Translator rules are templates, which are used in pattern matching. Event-B formulas are defined on the left hand side of the rule, and the code to be output (as text) appears on the right hand side of the matching rule. During translation an abstract syntax tree (AST) representation of the formula is used. The theory plug-in attempts to match the formulas in the rules with each syntactic element of the AST. As it does so it builds the textual output as a string, until the whole AST has been successfully matched. When a complete tree is matched, the target code is returned. If the AST is not matched, a warning is issued, and a string representation of the original formula is returned.
Type Rules for Code Generation
The type rules section, shown in Figure 1, is where the relationship is defined, between Event-B types and the type system of the implementation.
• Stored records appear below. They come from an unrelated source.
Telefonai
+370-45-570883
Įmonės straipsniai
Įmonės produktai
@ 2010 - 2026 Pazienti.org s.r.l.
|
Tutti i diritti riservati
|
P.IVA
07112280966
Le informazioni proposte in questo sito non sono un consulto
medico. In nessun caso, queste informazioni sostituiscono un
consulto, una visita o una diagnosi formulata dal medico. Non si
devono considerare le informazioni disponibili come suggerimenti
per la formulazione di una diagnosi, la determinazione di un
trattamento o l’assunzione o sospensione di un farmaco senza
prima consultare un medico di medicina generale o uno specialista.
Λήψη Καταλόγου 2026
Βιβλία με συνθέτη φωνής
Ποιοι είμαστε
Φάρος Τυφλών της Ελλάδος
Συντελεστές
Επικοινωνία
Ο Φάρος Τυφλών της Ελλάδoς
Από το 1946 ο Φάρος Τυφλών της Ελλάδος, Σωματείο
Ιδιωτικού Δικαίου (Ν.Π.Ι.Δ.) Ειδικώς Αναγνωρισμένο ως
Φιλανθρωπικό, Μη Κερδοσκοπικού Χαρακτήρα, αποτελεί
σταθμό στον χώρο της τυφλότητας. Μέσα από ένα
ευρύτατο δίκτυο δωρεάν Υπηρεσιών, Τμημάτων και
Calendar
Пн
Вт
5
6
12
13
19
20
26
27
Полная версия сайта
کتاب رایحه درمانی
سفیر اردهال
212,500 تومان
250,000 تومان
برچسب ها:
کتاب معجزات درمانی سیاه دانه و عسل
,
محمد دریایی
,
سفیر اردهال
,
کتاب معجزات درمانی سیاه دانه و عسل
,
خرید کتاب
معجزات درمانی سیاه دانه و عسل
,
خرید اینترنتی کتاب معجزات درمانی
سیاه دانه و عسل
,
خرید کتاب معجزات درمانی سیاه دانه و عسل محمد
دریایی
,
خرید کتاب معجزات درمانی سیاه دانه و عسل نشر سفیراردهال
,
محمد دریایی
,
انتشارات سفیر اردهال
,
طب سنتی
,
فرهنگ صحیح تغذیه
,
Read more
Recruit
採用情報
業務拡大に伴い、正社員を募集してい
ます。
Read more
Adding New (implementation-level) Types
When we are working at abstraction levels close to the implementation level, we may make an implementation decision which requires the introduction of a new type to the development. We give an example of our approach, where we add a new array type, shown in Figure 2, and then define its translation to code.
An Array Type Definition
Figure 2: Array Definition
The array operator notation is defined in the expression array(s: P(T)); and the semantics is defined in the direct definition. arrayN constrains the arrays to be of fixed length. Array lookup, update, and constructor operators are subsequently defined. In the next step we need to define any translations required to implement the array in code.
Translation Rules
Figure 3: Translation Rules for the Array Type
Figure 3 shows the Ada translation; beginning with the meta-variable definitions that are used for pattern matching in the translation rules. Each of the operators; newArray, and update, and an expression using the lookup operator, are mapped to their implementations on the right hand side of the rule. The Type Rules section describes the implementation's description of the arrayN type.